• RDNA2 : de nouvelles fonctionnalités

Cette révision de l'architecture RDNA n'est pas uniquement conçue pour revenir dans le jeu côté performance, elle l'est aussi pour rattraper le retard accumulé du côté fonctionnalités face à son concurrent. Ces dernières vont donc vous paraitre familières si vous nous lisez régulièrement, et pour cause, puisqu'il s'agit de la transposition au sein de la dernière architecture d'AMD, de celles introduites par Nvidia avec Turing. Ce niveau de fonctionnalités a été repris par Microsoft au sein de sa dernière API, DirectX 12 Ultimate.

 

Mesh Shading

Les Mesh Shader constituent une refonte profonde du traitement de la géométrie, puisqu'au lieu de s'appuyer sur un exécution très peu parallélisée, nécessitant une sollicitation du CPU à chaque objet via une requête (Draw call), une scène complexe à ce niveau va pouvoir être traitée beaucoup plus efficacement.

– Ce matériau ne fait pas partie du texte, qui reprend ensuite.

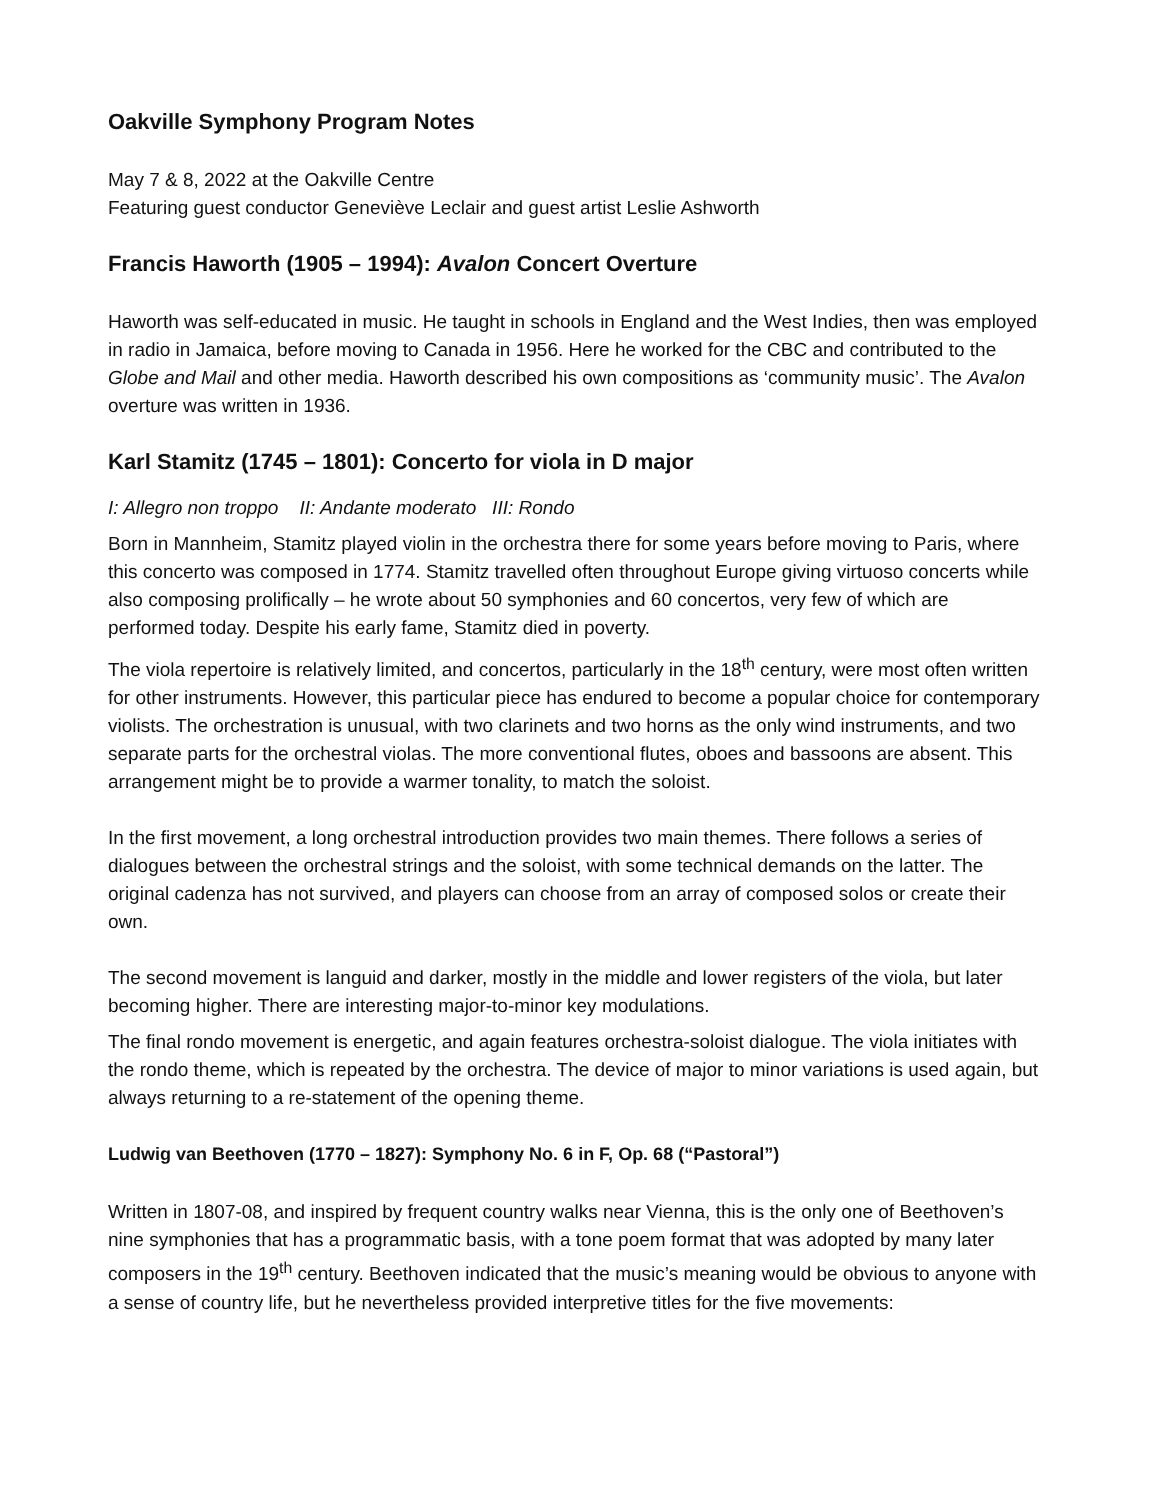Oakville Symphony Program Notes
May 7 & 8, 2022 at the Oakville Centre
Featuring guest conductor Geneviève Leclair and guest artist Leslie Ashworth
Francis Haworth (1905 – 1994): Avalon Concert Overture
Haworth was self-educated in music. He taught in schools in England and the West Indies, then was employed in radio in Jamaica, before moving to Canada in 1956. Here he worked for the CBC and contributed to the Globe and Mail and other media. Haworth described his own compositions as ‘community music’. The Avalon overture was written in 1936.
Karl Stamitz (1745 – 1801): Concerto for viola in D major
I: Allegro non troppo II: Andante moderato III: Rondo
Born in Mannheim, Stamitz played violin in the orchestra there for some years before moving to Paris, where this concerto was composed in 1774. Stamitz travelled often throughout Europe giving virtuoso concerts while also composing prolifically – he wrote about 50 symphonies and 60 concertos, very few of which are performed today. Despite his early fame, Stamitz died in poverty.
The viola repertoire is relatively limited, and concertos, particularly in the 18<sup>th</sup> century, were most often written for other instruments. However, this particular piece has endured to become a popular choice for contemporary violists. The orchestration is unusual, with two clarinets and two horns as the only wind instruments, and two separate parts for the orchestral violas. The more conventional flutes, oboes and bassoons are absent. This arrangement might be to provide a warmer tonality, to match the soloist.
In the first movement, a long orchestral introduction provides two main themes. There follows a series of dialogues between the orchestral strings and the soloist, with some technical demands on the latter. The original cadenza has not survived, and players can choose from an array of composed solos or create their own.
The second movement is languid and darker, mostly in the middle and lower registers of the viola, but later becoming higher. There are interesting major-to-minor key modulations.
The final rondo movement is energetic, and again features orchestra-soloist dialogue. The viola initiates with the rondo theme, which is repeated by the orchestra. The device of major to minor variations is used again, but always returning to a re-statement of the opening theme.
Ludwig van Beethoven (1770 – 1827): Symphony No. 6 in F, Op. 68 (“Pastoral”)
Written in 1807-08, and inspired by frequent country walks near Vienna, this is the only one of Beethoven’s nine symphonies that has a programmatic basis, with a tone poem format that was adopted by many later composers in the 19<sup>th</sup> century. Beethoven indicated that the music’s meaning would be obvious to anyone with a sense of country life, but he nevertheless provided interpretive titles for the five movements:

Ainsi, le développeur peut via les Mesh Shader, fournir une liste d'objets (avec le niveau de détails à appliquer à chacun) au travers d'un seul Draw call. Le GPU va ensuite ordonnancer cette liste afin de l'exécuter avec le maximum de  parallélisme, et ainsi traiter ces opérations bien plus rapidement que ne le ferait le CPU, lorsque la scène est fortement chargée objets (au sein d'un champ d'astéroïdes par exemple, etc.).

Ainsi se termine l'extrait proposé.